Thebacon is most commonly taken orally as an elixir, tablet, or capsule, although rectal and subcutaneous administration has the same advantages [according to whom?] with hydrocodone as would taking a tablet, powder, or a liquid concentrate buccally or sublingually. Like all of its chemical relatives in this class (codeine-based semi-synthetic narcotic antitussives), thebacon exerts its analgesic effect and a large part of its antitussive and antiperistaltic action as a prodrug for stronger and/or longer-lasting opioids, primarily hydromorphone, which is formed in the liver by the cytochrome P450 2D6 (CYP2D6) enzyme pathway as well as acetylmorphone. As a result, the effectiveness of a given dose of thebacon will vary amongst patients, and some food and drugs can affect various parts of the liberation, absorption, distribution, metabolism and elimination profile, and therefore a variable proportion of the potency of thebacon. Thebacon can be said to be the 6-monoacetylmorphine analog of hydrocodone, and/or the 6-acetylmorphone analog of codeine. It is also a close structural relative of 3,14-diacetyloxymorphone.

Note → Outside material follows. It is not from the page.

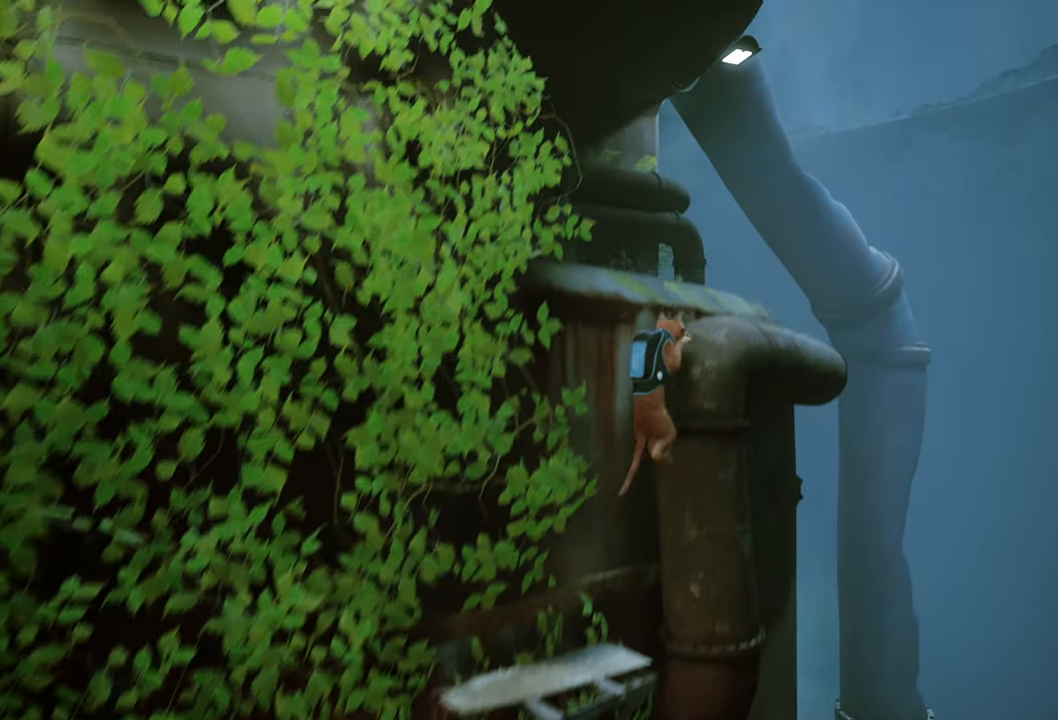
{"buttons": [], "left_stick": "up", "right_stick": "center", "events": []}
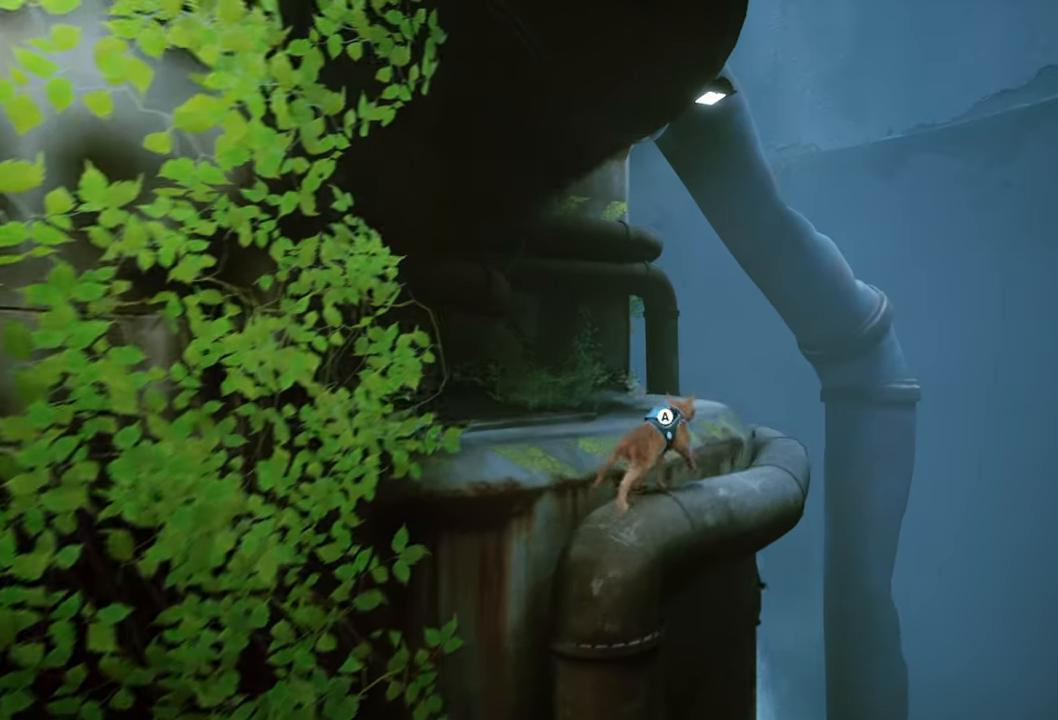
{"buttons": ["A"], "left_stick": "up-left", "right_stick": "center", "events": [[100, "left_stick", "left"], [440, "A", "down"], [500, "left_stick", "up-left"]]}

Thebacon's analgesic and antitussive potency is slightly higher than that of its parent compound hydrocodone, which gives it approximately eight times the milligram strength of codeine. The acetylation at position 3 and the conversion into a dihydromorphinone class semisynthetic (at position 14 on the morphine carbon skeleton) allows for the drug to more rapidly enter the central nervous system in greater quantity where it is de-acetylated into hydromorphone, and also converted by other processes into hydromorphinol, morphine and various other active and inactive substances; it therefore simultaneously takes advantage of two methods of increasing the effectiveness of morphine and its derivatives, those being catalytic hydrogenation (codeine into hydrocodone) and esterification (morphine into diamorphine, nicomorphine &c) in a manner not unlike to that of dihydrodiacetylmorphine.
Thebacon is a Schedule I controlled substance in the United States, never having been in medical use there.[5] The US DEA Administrative Controlled Substance Control Number assigned by the Controlled Substances Act (1970) for thebacon and all of its salts is 9315.[6]